Did the Global COVID-19 Recovery Address Climate Adaptation and Resilience?

An Analysis of Sixty-Seven Countries

Bradley Kratzer, Nisha Krishnan, Albert Norström, Carter Brandon, Sean Thorpe, Nathanial Matthews

This paper aims to determine to what extent countries incorporated climate adaptation and resilience into their COVID-19 recovery measures during the first two years of the pandemic.

To do this, the authors screened national policy statements, development plans, and budget documents—regardless of the funding source— approved by 67 countries between January 1, 2020, and December 31, 2021, for evidence of measures aimed at building climate resilience. To ensure geographic and economic diversity, the sample included 47 of the 68 Members of the Vulnerable Twenty (V20) Group and all Members of the Group of Twenty (G20), as well as the European Union (EU), the latter as a single entity for this analysis, since it conducted its own coordinated stimulus planning and spending. To screen each country’s recovery measures, the authors evaluated the integration of climate adaptation and resilience based on the eight adaptation components put forward by the Global Commission on Adaptation (GCA & WRI 2019; 2020).

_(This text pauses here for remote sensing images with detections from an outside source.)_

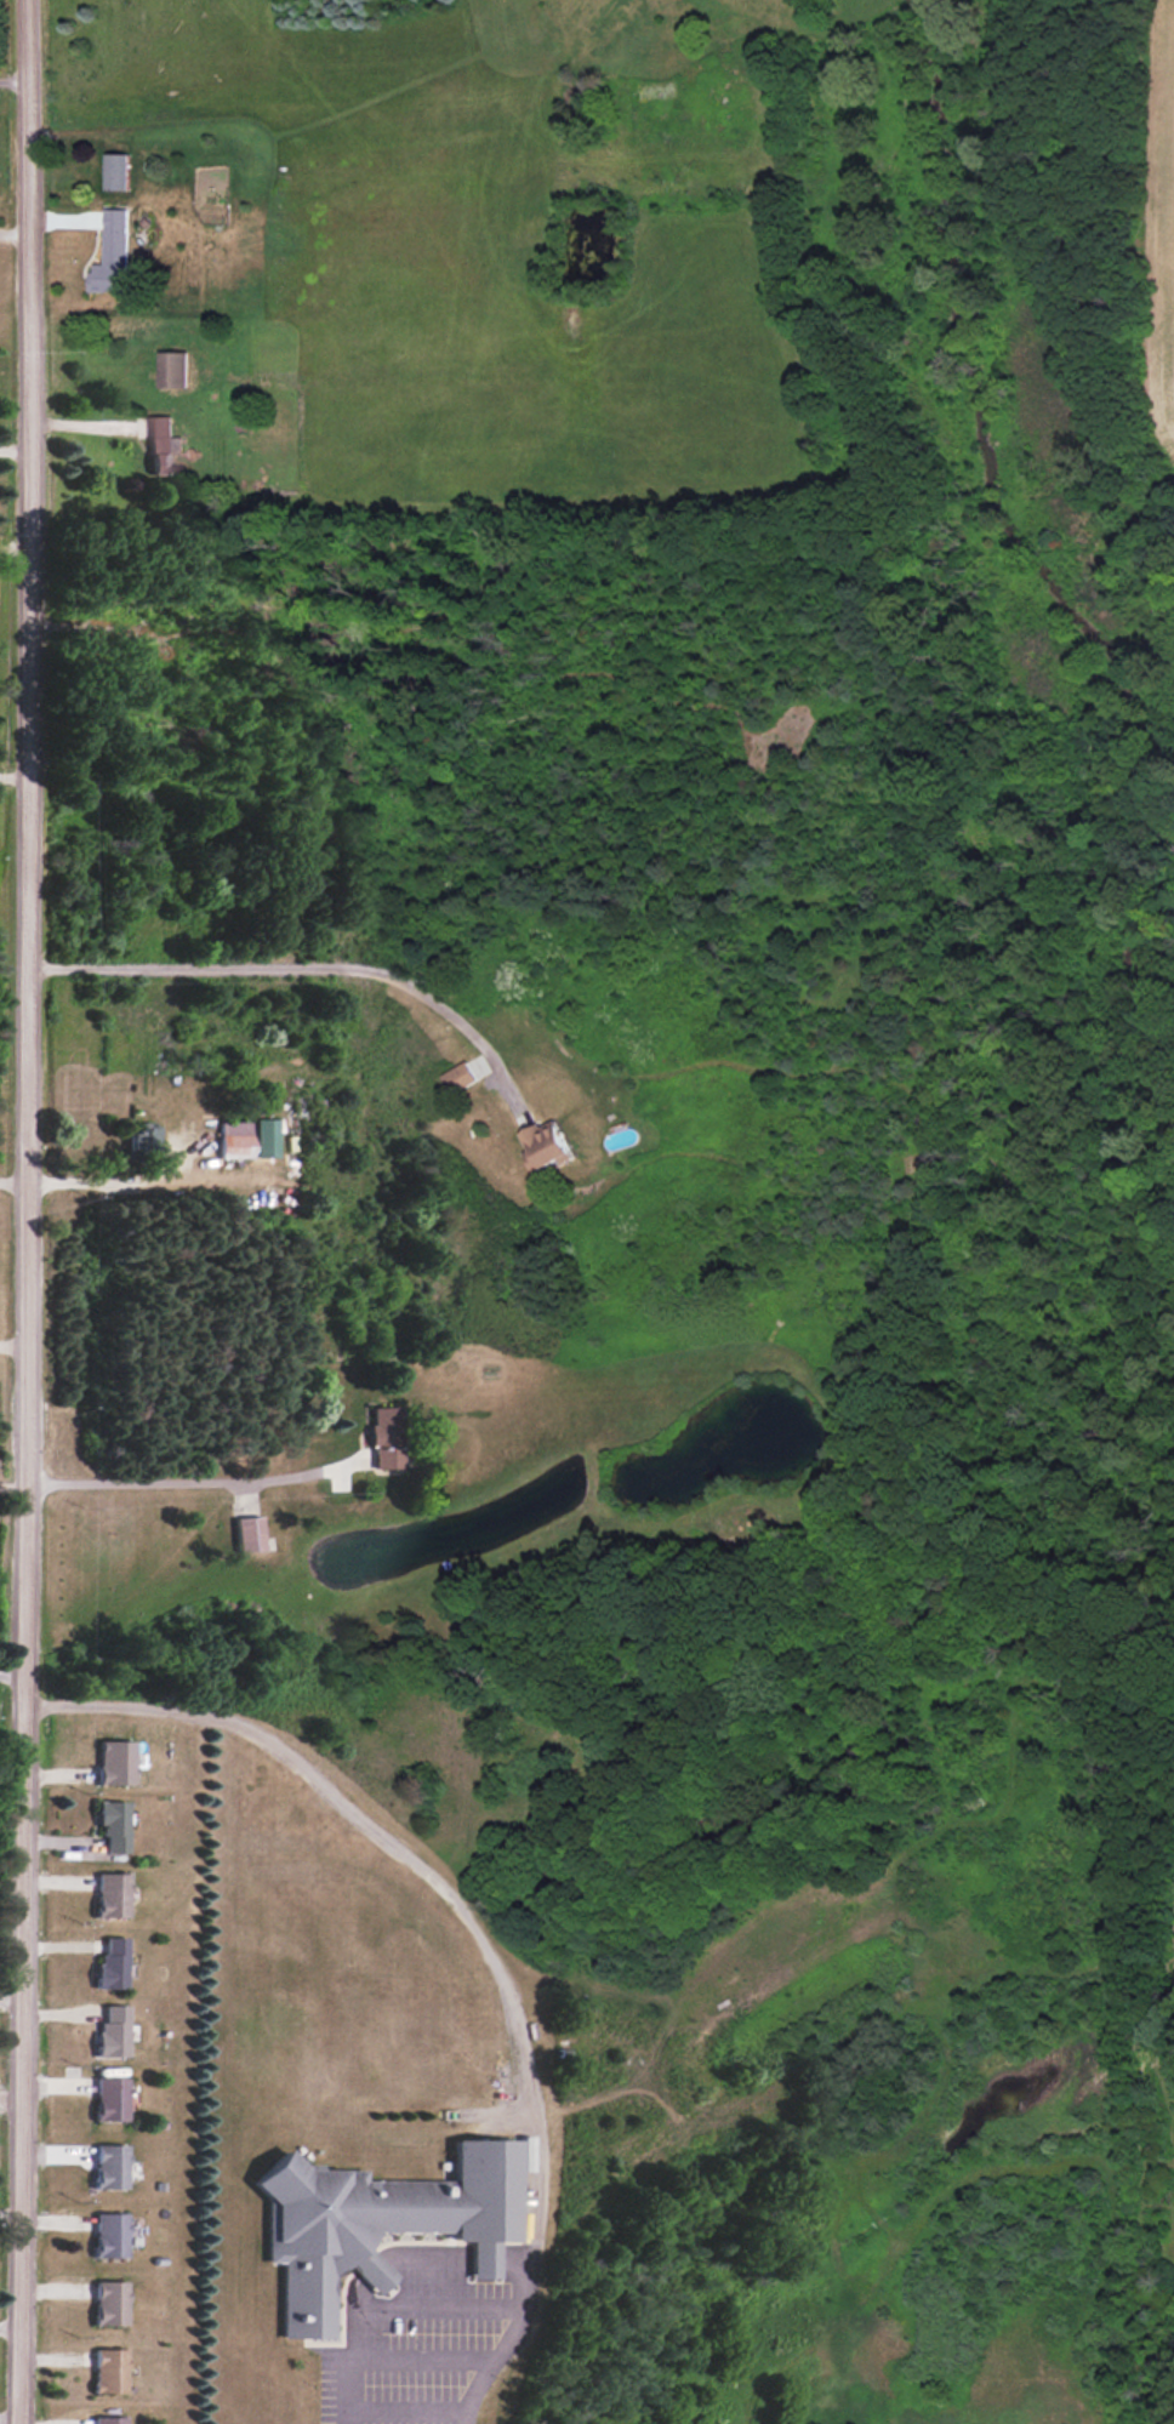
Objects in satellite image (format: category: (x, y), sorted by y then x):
road: (15, 84)
building: (117, 172)
building: (114, 255)
building: (174, 369)
road: (85, 435)
building: (160, 445)
road: (15, 452)
road: (306, 964)
building: (459, 1078)
building: (139, 1137)
building: (241, 1141)
road: (14, 1180)
road: (112, 1180)
road: (29, 1212)
road: (14, 1346)
building: (381, 1437)
road: (190, 1484)
building: (247, 1534)
road: (12, 1677)
building: (112, 1762)
building: (110, 1825)
road: (431, 1885)
building: (109, 1894)
building: (109, 1964)
building: (110, 2032)
building: (108, 2099)
building: (108, 2167)
building: (376, 2223)
building: (107, 2235)
building: (107, 2303)
road: (445, 2315)
road: (9, 2326)
building: (107, 2370)
road: (9, 2419)
building: (106, 2420)

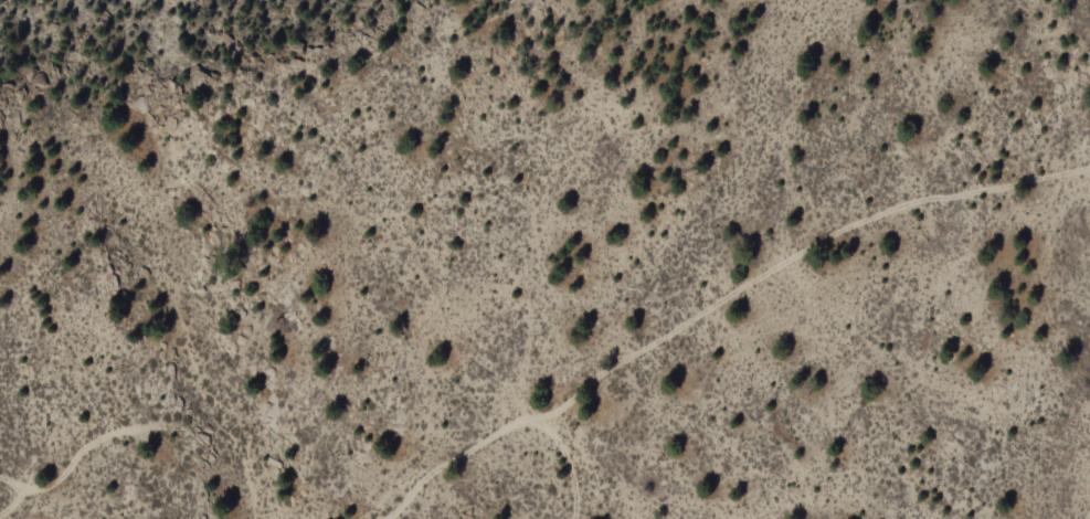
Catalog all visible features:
road: (721, 304)
road: (570, 463)
road: (61, 474)
road: (6, 504)

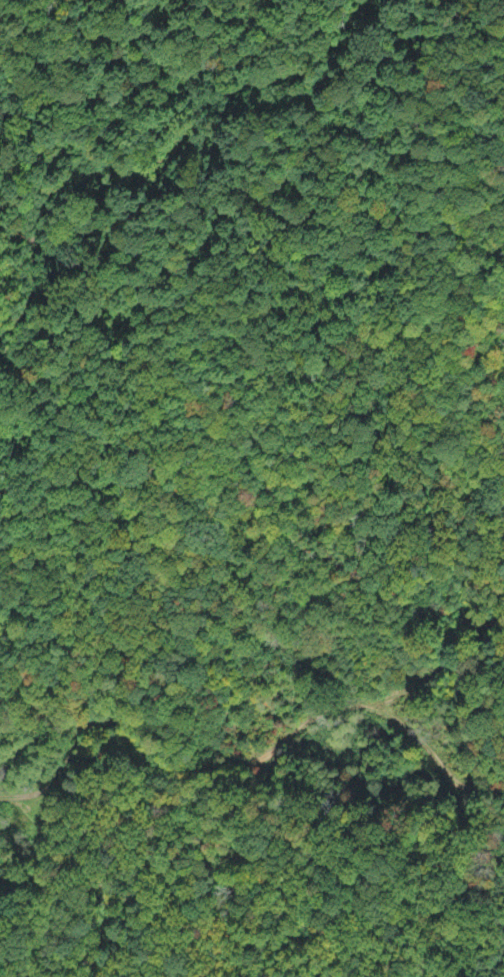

This paper improves our understanding of whether, and how, countries leveraged their COVID-19 recoveries to build climate resilience. The key findings of the analysis reveals the paradox that a country’s income proved to be a more significant determinant of whether it used COVID funds for adaptation than its degree of vulnerability. The most vulnerable countries, which were among the poorest in the sample, were the least likely to use COVID-era resources to address climate risks.